While there have been reports of “heckling” of war veterans by tabloid-style news sources like the New York Post and Fox News, these sources have not been critical of the harassment that anti-ROTC coalition members are subjected to. This harassment has ranged from childish acts like throwing snowballs at the anti-ROTC table on College Walk to filming outreach efforts without consent and approaching coalition members in an aggressive, intimidating manner.

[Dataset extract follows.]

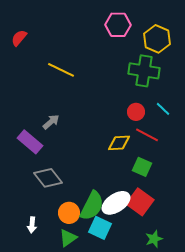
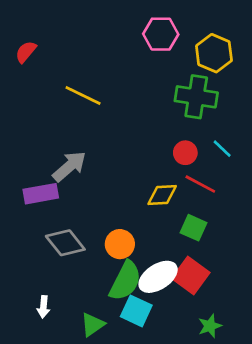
gray arrow: (51, 122) -> (69, 166), size x1.5
purple rectangle: (30, 142) -> (41, 194), turned -50
orange circle: (69, 213) -> (120, 244), moved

In 1969, the University Council passed a resolution preventing military training courses from being counted for academic credit, disallowing military instructors from holding academic rank, and prohibiting ROTC from using Columbia’s facilities for military training. The current state of affairs is shockingly similar to that of 1968/69: the US is engaged in multiple unpopular, economically draining wars of occupation. Therefore, the recent repeal of DADT does nothing to address the reasons for the University Council’s initial rejection of ROTC; hence, its repeal does not provide grounds for reinstating ROTC.

The Coalition to Oppose ROTC believes that upholding the distinction between military training and academic coursework established by the University Council is vital. While the Senate Task Force on ROTC has failed to address these concerns, we believe they are essential in ensuring a truly democratic process.